QUESTIONS:
1. D'après le document source, quel taux d'inflation le Royaume-Uni a-t-il enregistré en avril ?
2. Reproduisez fidèlement le passage du document source, de « Si aucune issue » jusqu'à « Dublin, à Belfast. ».

DOCUMENT SOURCE:

Cette menace agace grandement Bruxelles, qui n’accepte pas que Johnson veuille renégocier une entente qu’il a lui-même signée. Pour eux, le lien de confiance est rompu. L’UE a clairement fait savoir qu’elle s’opposait à toute modification en profondeur du protocole et brandi la menace d’une guerre commerciale avec le Royaume-Uni. Elle est soutenue par Washington, qui suit le dossier de près et menace pour sa part de saborder le projet d’accord commercial avec le Royaume-Uni.

Quel scénario pour la suite ?

Si aucune issue n’est trouvée dans les six prochains mois, les électeurs nord-irlandais retourneront aux urnes. Mais ces élections s’annoncent risquées pour le DUP, dont la stratégie ne fait pas l’unanimité. « Les gens sont en colère ici. Plusieurs pensent qu’il y a d’autres priorités, comme le coût de la vie et le système de santé », résume David Mitchell, expert en résolution de conflits au Trinity College Dublin, à Belfast.

Christophe Gillissen prévoit, du reste, que l’impasse finira par se dénouer. « Je pense que Londres n’ira pas jusqu’au bout parce que c’est contraire au droit international et que ça va lui compliquer la vie avec Washington. » Selon lui, le gouvernement britannique serait bien mal avisé de provoquer des sanctions et une guerre commerciale avec l’UE, alors que la situation économique s’aggrave au Royaume-Uni (9 % d’inflation en avril).

Même conclusion chez Duncan Morrow, professeur à l’Université d’Ulster, à Belfast : « Boris Johnson fera durer la confrontation tant que cela fait son affaire. Mais il va reculer quand il réalisera que tout cela peut provoquer une crise qui le dépasse. Il va jouer un peu et trouver un compromis… »

DONNÉES PRÉSENTÉES:
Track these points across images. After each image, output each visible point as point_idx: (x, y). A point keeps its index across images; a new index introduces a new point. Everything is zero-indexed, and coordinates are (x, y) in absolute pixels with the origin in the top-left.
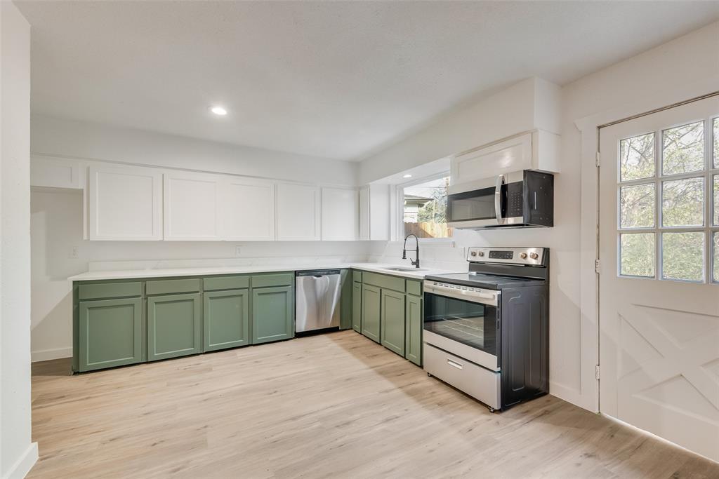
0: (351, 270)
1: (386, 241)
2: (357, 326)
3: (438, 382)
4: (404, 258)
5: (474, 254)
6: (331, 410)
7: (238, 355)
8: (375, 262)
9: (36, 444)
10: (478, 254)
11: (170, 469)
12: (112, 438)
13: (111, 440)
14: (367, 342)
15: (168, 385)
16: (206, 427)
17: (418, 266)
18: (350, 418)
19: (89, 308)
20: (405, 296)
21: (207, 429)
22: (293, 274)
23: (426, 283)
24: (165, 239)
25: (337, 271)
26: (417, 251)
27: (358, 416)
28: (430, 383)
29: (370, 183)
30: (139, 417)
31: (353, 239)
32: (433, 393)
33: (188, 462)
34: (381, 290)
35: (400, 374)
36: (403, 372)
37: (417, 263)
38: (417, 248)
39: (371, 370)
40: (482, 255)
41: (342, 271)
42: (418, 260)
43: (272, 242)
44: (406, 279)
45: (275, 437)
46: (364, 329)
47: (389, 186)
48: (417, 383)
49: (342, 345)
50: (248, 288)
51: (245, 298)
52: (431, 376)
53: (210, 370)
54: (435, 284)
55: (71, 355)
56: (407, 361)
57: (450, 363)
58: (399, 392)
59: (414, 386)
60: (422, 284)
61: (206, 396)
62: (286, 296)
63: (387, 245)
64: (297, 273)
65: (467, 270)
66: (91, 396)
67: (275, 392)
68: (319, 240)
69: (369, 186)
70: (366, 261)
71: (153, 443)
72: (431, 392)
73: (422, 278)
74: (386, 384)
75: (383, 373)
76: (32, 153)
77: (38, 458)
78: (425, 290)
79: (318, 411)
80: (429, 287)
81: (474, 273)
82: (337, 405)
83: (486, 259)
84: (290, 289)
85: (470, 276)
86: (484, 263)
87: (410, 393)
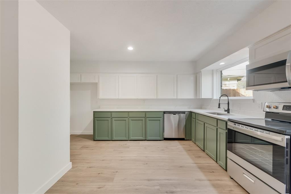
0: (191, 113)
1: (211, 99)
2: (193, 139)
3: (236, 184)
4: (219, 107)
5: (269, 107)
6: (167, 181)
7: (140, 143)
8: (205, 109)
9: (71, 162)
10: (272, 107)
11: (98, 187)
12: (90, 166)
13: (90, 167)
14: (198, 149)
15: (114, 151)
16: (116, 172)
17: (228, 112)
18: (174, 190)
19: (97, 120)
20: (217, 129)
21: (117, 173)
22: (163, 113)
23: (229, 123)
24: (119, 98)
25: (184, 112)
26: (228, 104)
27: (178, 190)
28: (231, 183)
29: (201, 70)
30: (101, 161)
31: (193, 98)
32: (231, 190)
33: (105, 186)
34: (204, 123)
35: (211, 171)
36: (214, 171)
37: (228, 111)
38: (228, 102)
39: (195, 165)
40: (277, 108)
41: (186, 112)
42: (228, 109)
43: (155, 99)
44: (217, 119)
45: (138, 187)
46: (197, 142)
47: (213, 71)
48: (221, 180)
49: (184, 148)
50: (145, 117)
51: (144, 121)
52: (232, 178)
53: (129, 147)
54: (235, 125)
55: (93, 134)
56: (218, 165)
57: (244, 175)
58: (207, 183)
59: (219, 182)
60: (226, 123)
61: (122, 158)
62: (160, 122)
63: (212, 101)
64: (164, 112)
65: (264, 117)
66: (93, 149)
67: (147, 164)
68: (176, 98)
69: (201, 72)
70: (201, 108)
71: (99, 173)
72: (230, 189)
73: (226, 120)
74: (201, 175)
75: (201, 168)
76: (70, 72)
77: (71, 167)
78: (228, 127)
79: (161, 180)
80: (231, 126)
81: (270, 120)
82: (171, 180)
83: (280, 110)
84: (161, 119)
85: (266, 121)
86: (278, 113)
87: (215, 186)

RÉPONSES:
1. 9 %.

2.
Si aucune issue n’est trouvée dans les six prochains mois, les électeurs nord-irlandais retourneront aux urnes. Mais ces élections s’annoncent risquées pour le DUP, dont la stratégie ne fait pas l’unanimité. « Les gens sont en colère ici. Plusieurs pensent qu’il y a d’autres priorités, comme le coût de la vie et le système de santé », résume David Mitchell, expert en résolution de conflits au Trinity College Dublin, à Belfast.